Documentos obtidos indicam que ministros do STF, como Alexandre de Moraes e Dias Toffoli, viajaram em jatos de empresas ligadas a Vorcaro. Essas revelações se somam a outras, como o contrato milionário entre o escritório da esposa de Moraes e o banco, e mensagens trocadas entre o empresário e o ministro. A sociedade de Toffoli em uma empresa com um fundo ligado a suspeitas no caso também foi exposta.
O papel da PGR e a proximidade com ministros
O procurador-geral da República, Paulo Gonet, indicado pelo presidente Lula, teve seu mandato renovado e é considerado próximo dos ministros Moraes e Gilmar Mendes. Gonet participou de uma degustação de uísque em Londres com Moraes, Vorcaro e o diretor-geral da Polícia Federal, Andrei Rodrigues, em 2024. Essa proximidade, segundo o diretor-executivo da Transparência Internacional Brasil, Bruno Brandão, impacta a aparência de imparcialidade da PGR, especialmente diante da inércia em investigar os fatos.

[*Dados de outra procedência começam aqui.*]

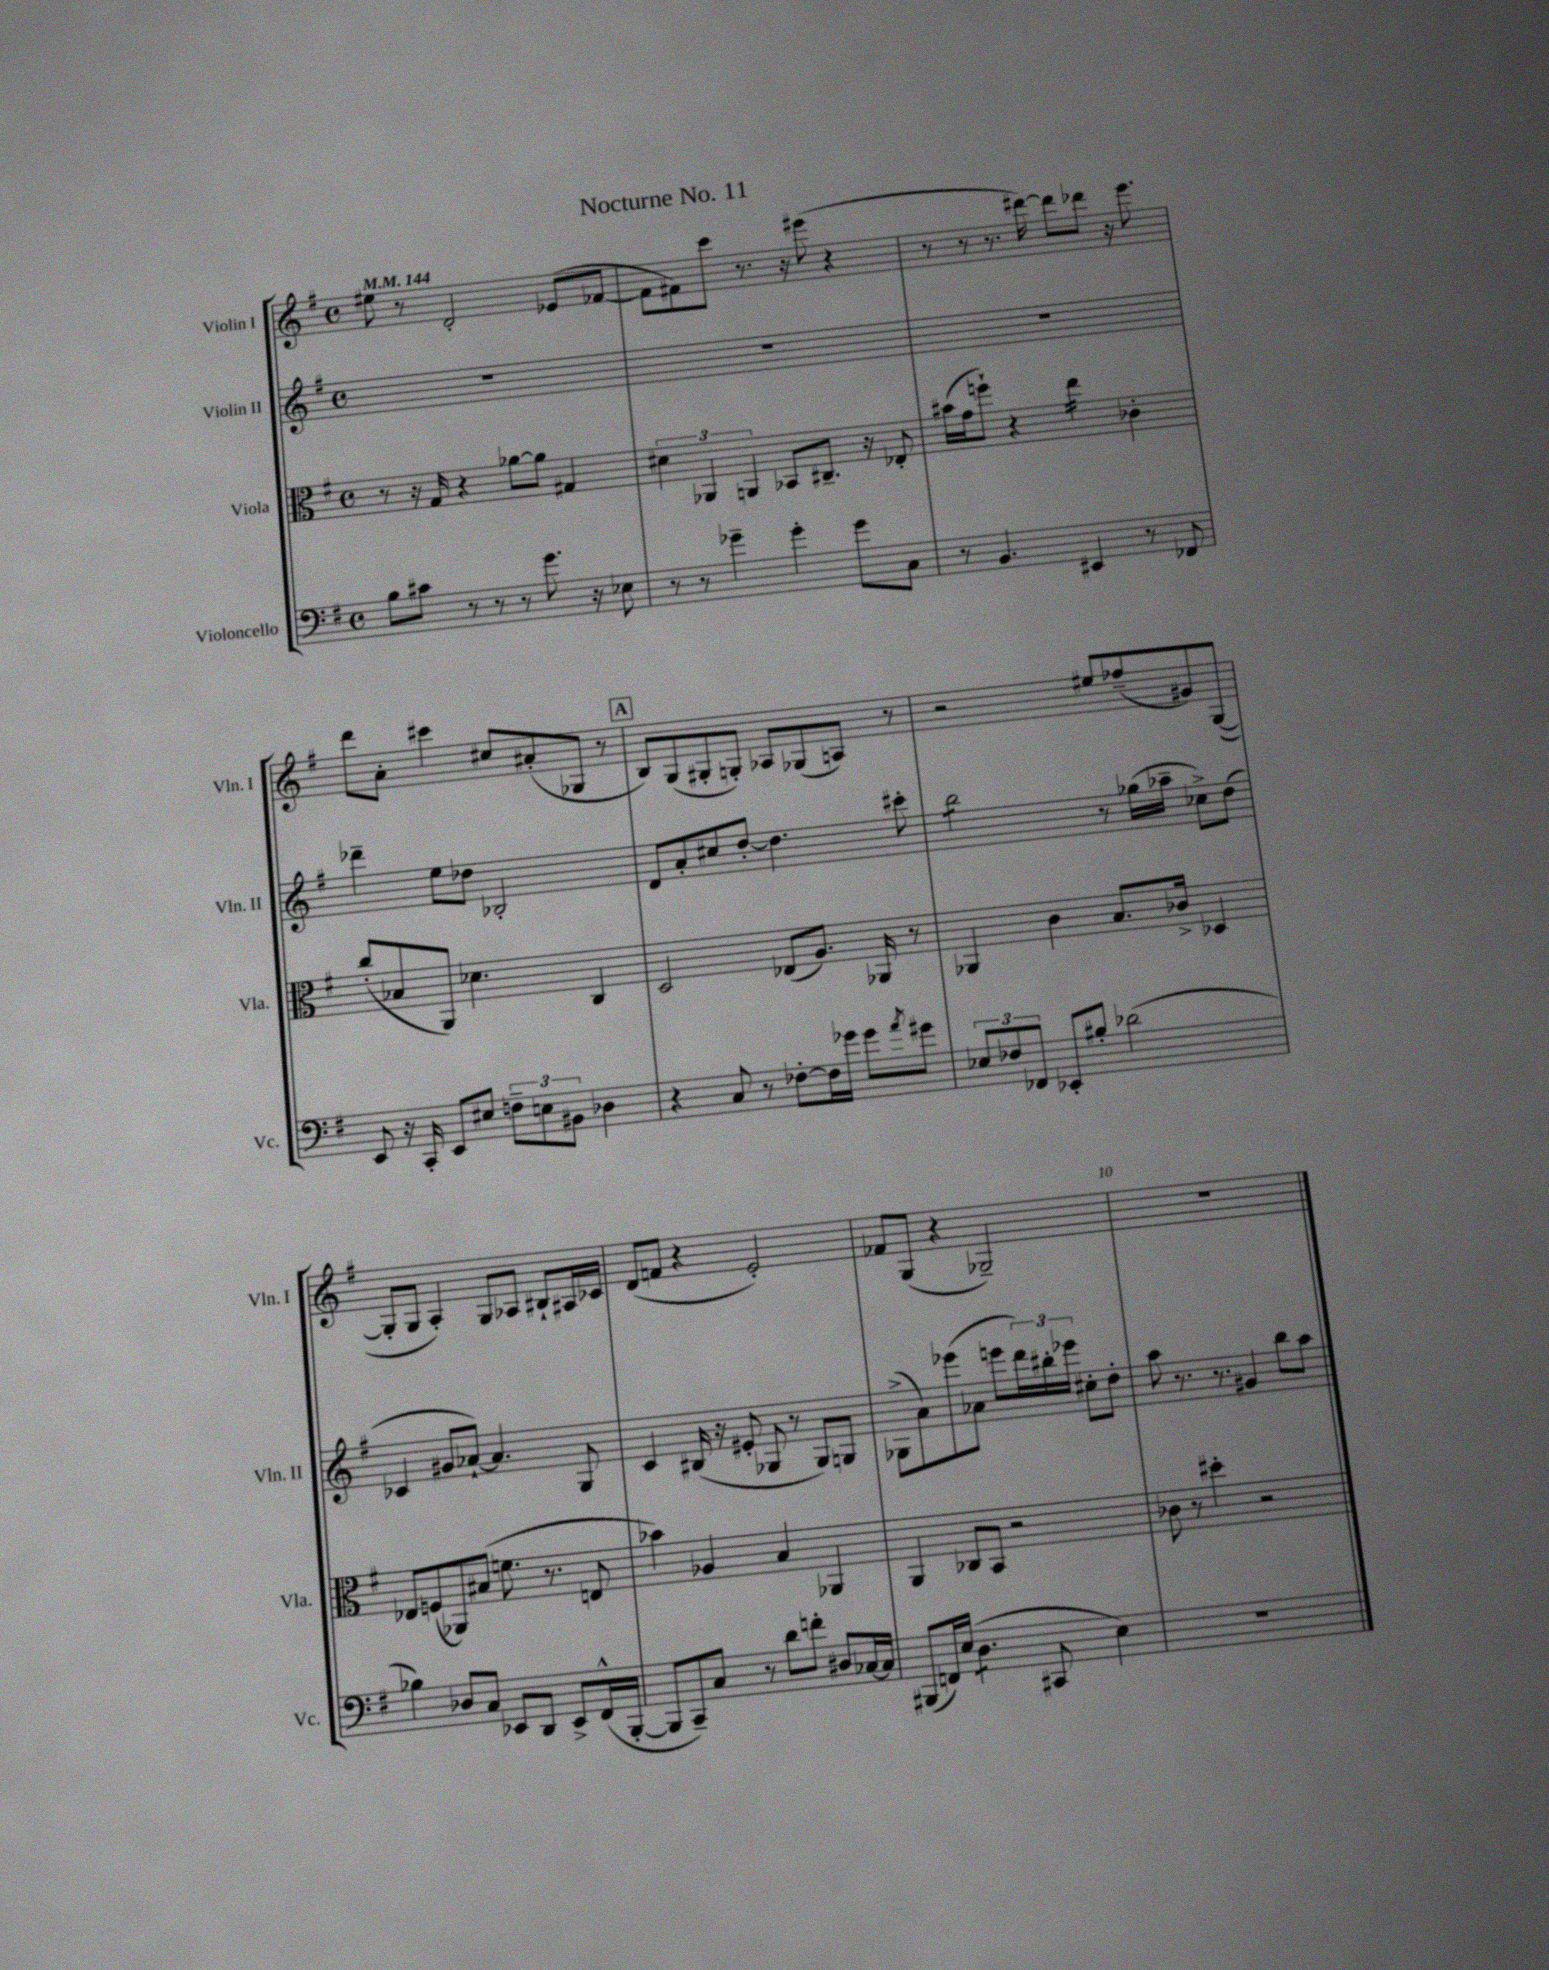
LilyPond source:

\header { title = "Nocturne No. 11" }
<<
\new StaffGroup <<
\new Staff = "s0" \with { instrumentName = "Violin I" shortInstrumentName = "Vln. I" } {
    \clef treble \key g \major \defaultTimeSignature \time 4/4 \tempo 4 = 144
    eis''8 r8 d'2-. ees'8( fes'8~ |
    fes'8 fis'8) c'''8 r8. r16 eis'''8( r4 |
    r8 r8 r8. dis'''16~) dis'''8 des'''8 r16 e'''8. |
    d'''8 a'8-. cis'''4 cis''8 ais'8-.( ges8 r8 |
    \mark \markup { \box "A" } b8) g8( gis8-. g8-.) aes8 ges8( a8) r8 |
    r2 eis''8 fes''8--( gis'8) g8~( |
    g8-. g8 a4-.) g8 aes8 bis8-! ais16 ces'16 |
    d'8( f'8 r4 e'2-.) |
    fes'8 g8( r4 ges2--) |
    R1 \bar "|." |
}
\new Staff = "s1" \with { instrumentName = "Violin II" shortInstrumentName = "Vln. II" } {
    \clef treble \key g \major \defaultTimeSignature \time 4/4
    R1 |
    R1 |
    R1 |
    des'''4-- e''8 des''8 bes2-. |
    \mark \markup { \box "A" } d'8 a'8-. cis''8 d''8~-. d''4. cis'''8-. |
    b''2:8 r8 ges''16( aes''16-- ces''8->) d''8( |
    ces'4 gis'8 aes'8~-!) aes'4. g8 |
    c'4 bis16( r16 eis'8-. ges8 r8 ges8) g8 |
    ges8->( a'8) ees'''8( aes'8 e'''8 \tuplet 3/2 { d'''16) bis''16-. ees'''16 } cis''8-. d''8-. |
    a''8 r8. r8. gis'4 b''8 a''8 \bar "|." |
}
\new Staff = "s2" \with { instrumentName = "Viola" shortInstrumentName = "Vla." } {
    \clef alto \key g \major \defaultTimeSignature \time 4/4
    r8 r16 g16 r4 aes'8~ aes'8 gis4 |
    \tuplet 3/2 { dis'4 aes,4 a,4 } bes,8 cis8.-- r16 ees8-. |
    bis'16( g'16 f''8-!) r4 e''4:16 ces'4-. |
    c''8-.( bes8 a,8) des'4. c4 |
    \mark \markup { \box "A" } d2 ees8( a8.) aes,16 r8 |
    aes,4 c'4 b8. ces'16-> des4 |
    ees8 f8( aes,8) bis8( f'8. r8. e8 |
    bes'4) aes4 b4 aes,4 |
    a,4 ces8 b,8 r2 |
    ces'8 r8 dis''4-. r2 \bar "|." |
}
\new Staff = "s3" \with { instrumentName = "Violoncello" shortInstrumentName = "Vc." } {
    \clef bass \key g \major \defaultTimeSignature \time 4/4
    b8 cis'8 r8 r8 r8 g'8. r16 ees8 |
    r8 r8 ges'4-- ges'4-. ges'8 c8 |
    r8 b,4. eis,4 r8 fes,8 |
    e,8 r16 c,16-. e,8 eis8 \tuplet 3/2 { f8-- e8 bis,8 } des4 |
    \mark \markup { \box "A" } r4 c8 r8 fes8~-. fes16 ges'16 ges'8 \acciaccatura { a'8 } gis'8 |
    \tuplet 3/2 { ees8 fes8 fes,8 } ees,8-. bis8-. des'2( |
    bes4) des8 c8 ees,8 d,8 ees,8-> fis,16-^( b,,16~-. |
    b,,8 c,8--) c8 r8 d'8 f'8-. dis8 ces16~ ces16 |
    bis,,8( f,16) e16( d4.:8 cis,8 e4) |
    r1 \bar "|." |
}
>>
>>
\layout { \context { \Score \override BarNumber.break-visibility = ##(#f #t #t) barNumberVisibility = #(every-nth-bar-number-visible 5) } }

Exigências para investigação de ministros
Rodrigo de Grandis, professor de direito penal e processo penal da FGV Direito SP, explica que a abertura de uma investigação contra autoridades com foro privilegiado exige indícios e elementos probatórios mais qualificados. Pela Constituição, ministros do STF têm foro por prerrogativa de função, e o próprio STF é o tribunal responsável por julgá-los. A lei determina que, ao haver indício de crime por parte de um magistrado, o processo deve ser remetido ao órgão competente para que a investigação prossiga, mas sem autorização do STF, um inquérito contra um ministro não pode ser iniciado.
Análises sobre a atuação da PGR
O criminalista Thúlio Guilherme Nogueira, doutorando em direito processual penal pela USP, afirma que o contexto de elos com Vorcaro evidencia a necessidade de esclarecimento das ligações. Ele discorda que a PGR esteja sendo leniente, argumentando que o órgão, como agente político, deve agir com prudência para evitar o enfraquecimento da instituição, como ocorreu com o ex-procurador-geral Rodrigo Janot. Antônio José Teixeira Martins, professor de direito penal da UFRJ, concorda que a sequência de notícias pode dar a impressão de falta de implacabilidade, mas não vê falhas evidentes na atuação da Procuradoria até o momento, destacando um cuidado em não ser nem excessivamente persecutório, nem omisso.